C. Après l’observation des faits réels, le sujet comprend et conclut : déduction par le raisonnement
Verbes du jugement et du raisonnement : « j’ai jugé » qui est renforcé par « aisément », « m’ont fait connaître », « m’ont appris », « j’ai compris ».
Connecteurs marquants les articulations du raisonnement : « et », « et ainsi », « comme ». Cependant, utilisation d’un petit nombre seulement de connecteurs pour permettre la clarté de l’explication.
D. Conclusion
Esprit critique dont Zadig fait preuve : l’esprit critique existe à partir du moment où :
L’individu pense de manière personnelle et autonome ;
Il observe les faits et est fondé sur l’expérience de la nature.
L’individu va conclure à partir des faits observés : c’est l’esprit de déduction.
Démarche intellectuelle chère aux philosophes : absence de tradition, absence de préjugés, l’esprit critique permet d’accéder à la vérité.
Démarche intellectuelle en opposition avec la tradition : La tradition est tout ce qui repose sur les préjugés, les croyances sur les pratiques à qui leur ancienneté a donné force de loi. La tradition pose d’avance la conclusion aux faits qu’elle ne vérifie pas par l’expérience (cf. Fontelle : La dent d’or).
Zadig, étant donné qu’il accède à la vérité par l’esprit critique, représente un danger pour les défenseurs de la tradition (les mages). Il est en danger pour les mages qui entretiennent le peuple dans la crédulité et l’ignorance.
II. La satire de la justice
La satire de la justice repose sur le registre ironique.
A. Le fonctionnement de la justice
Des condamnations excessives : Knout plus condamnation : c’est excessif compte tenu de la supposition de vol. Et l’amende excessive est choisie par le narrateur pour rentre la justice encore plus ridicule.
Une justice expéditive : « à peine » dénote la rapidité du jugement, « ne doutèrent pas » (litote) renvoie à la rapidité ; l’amende très lourde montre que la justice est intéressée et pressée.
Une justice autoritaire : elle ne donne pas la parole à l’accusé. Il n’a la parole qu’une fois avoir été innocenté et payé l’amende. Les verbes « il fallut » et « il fut permis », ainsi que les connecteurs « d’abord » et « après quoi » soulignent les obstacles à la défense de l’accusé. On nous décrit ici une justice absurde, qui est bien sûr une parodie de procès.

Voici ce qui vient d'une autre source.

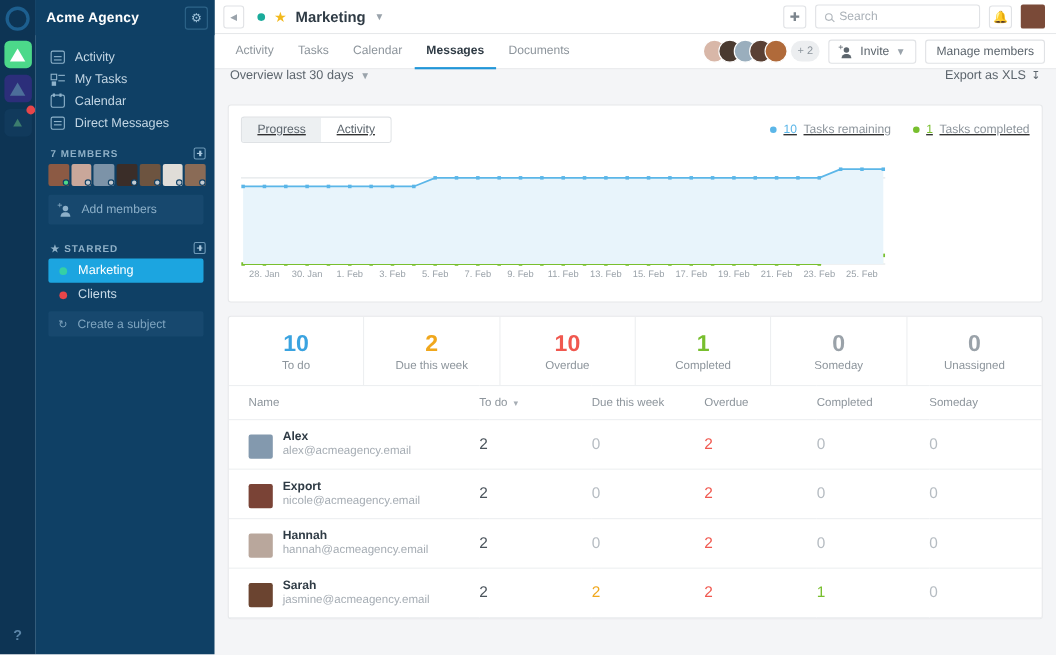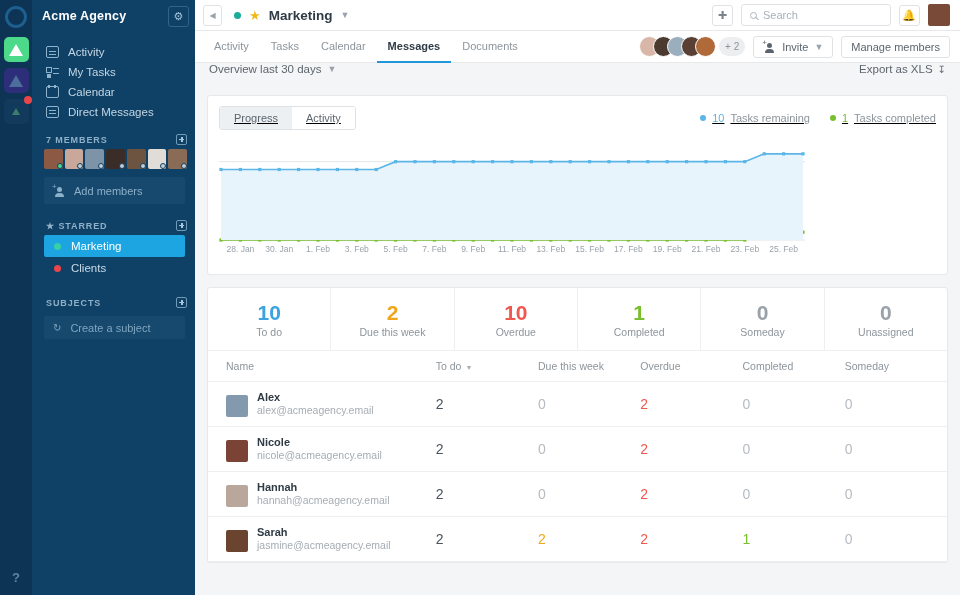--- a/index.html
+++ b/index.html
@@ -310,10 +310,6 @@
         </div>
       </div>
 
-    <div class="sb-section" style="margin-top:10px">
-      <span class="lbl">SUBJECTS</span>
-      <span class="plus-sq"></span>
-    </div>
 
     <div class="create-subject">
       <span style="font-size:10px">↻</span>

Une justice vénale (facilement corruptible, qui se laisse soudoyer) : « beaucoup d’affinité avec l’or », « grand desterham » (trésorier) et l’amende dénoncent le fonctionnement de la justice qui est inéquitable. Zadig ne peut de plus se défendre qu’après avoir payé l’amende. C’est sans doute une dénonciation implicite d’une justice pour les riches.

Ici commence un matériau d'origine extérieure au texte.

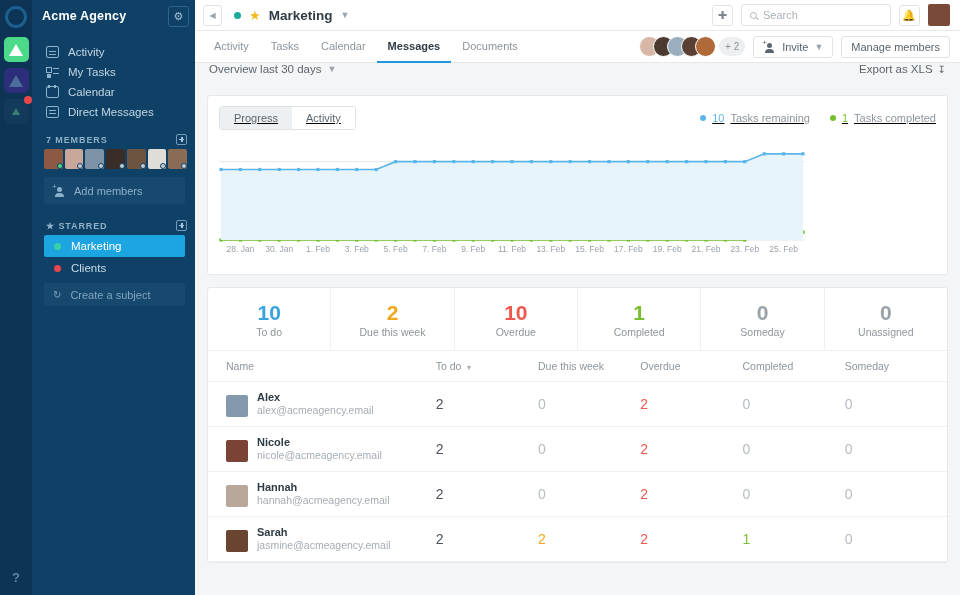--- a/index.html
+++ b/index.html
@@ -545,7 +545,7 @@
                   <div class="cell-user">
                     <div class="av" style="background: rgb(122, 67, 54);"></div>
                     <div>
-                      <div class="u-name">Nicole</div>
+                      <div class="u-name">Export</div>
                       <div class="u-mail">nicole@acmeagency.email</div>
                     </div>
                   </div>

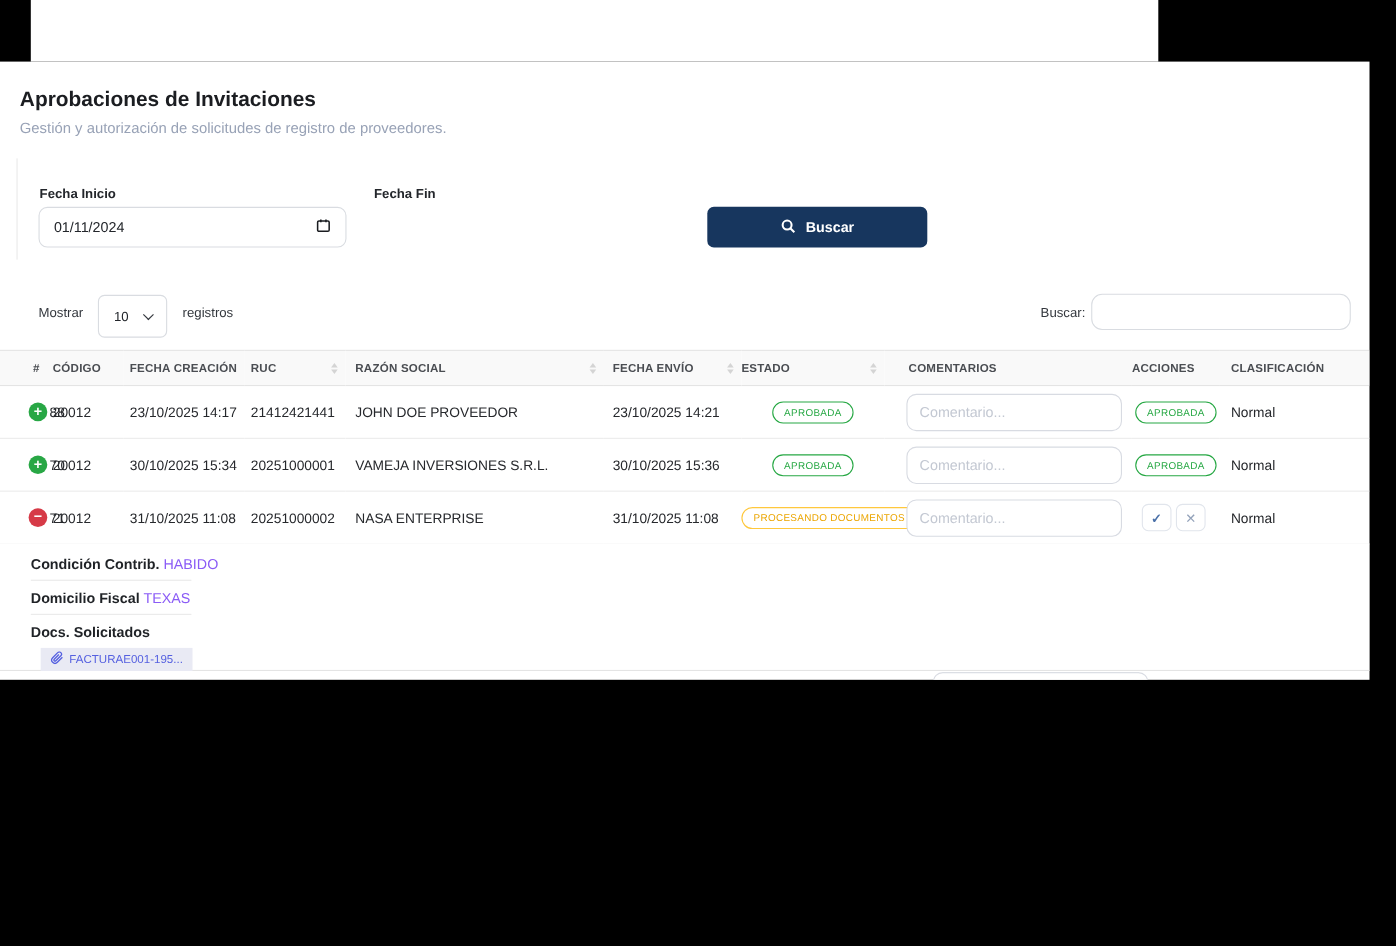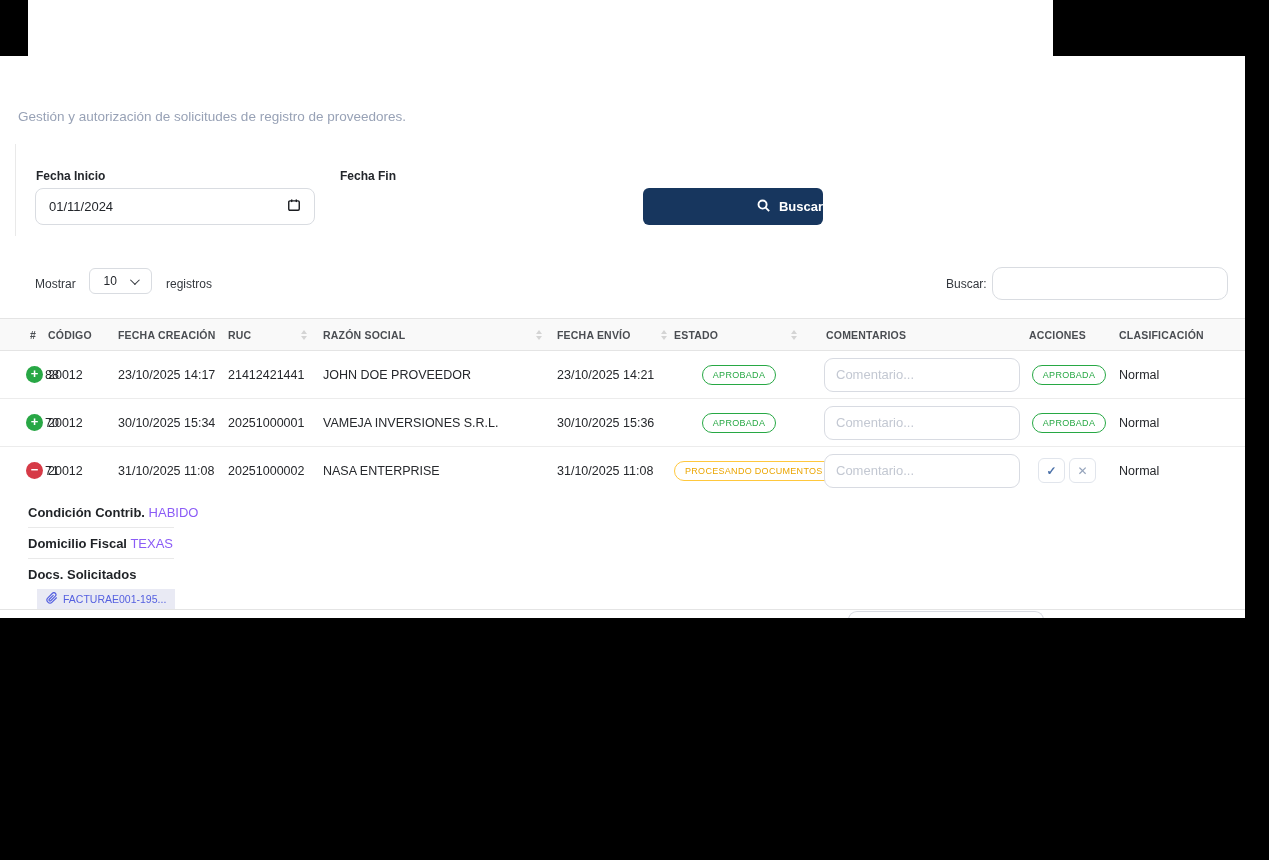--- a/index.html
+++ b/index.html
@@ -98,6 +98,7 @@
 
   <div class="card">
 
+    <div class="page-title">Aprobaciones de Invitaciones</div>
     <div class="page-subtitle">Gestión y autorización de solicitudes de registro de proveedores.</div>
 
     <div class="filter-border"></div>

B. L’ironie du narrateur à travers le plaidoyer de Zadig
Les nombreuses exagérations sont à des fins satiriques :
Le serment de Zadig : c’est une parodie du jugement traditionnel. Il jure qu’il a dit la vérité et non qu’il va la dire.
Les marques du respect de Zadig pour les juges : elles sont si évidentes qu’elles semblent forcées et traduisent l’ironie du narrateur :
Série d’hyperboles pour flatter les juges et les amadouer (mais elles sont ironiques) ;
Les désignations du veneur et de l’eunuque sont très mélioratives à cause du sens des adjectifs et des constructions (par exemple le superlatif) ;
« si je l’ose dire » : formule de courtisan qui se veut respectueuse.
Conclusion
Zadig a été condamné sévèrement seulement pour avoir fait preuve d’esprit critique. Il constitue un danger pour tous ceux qui s’appuient sur la tradition. La satire de la justice dénonce une justice excessive, expéditive, autoritaire, sensible aux flatteries et à l’argent. La critique passe par l’humour et l’ironie.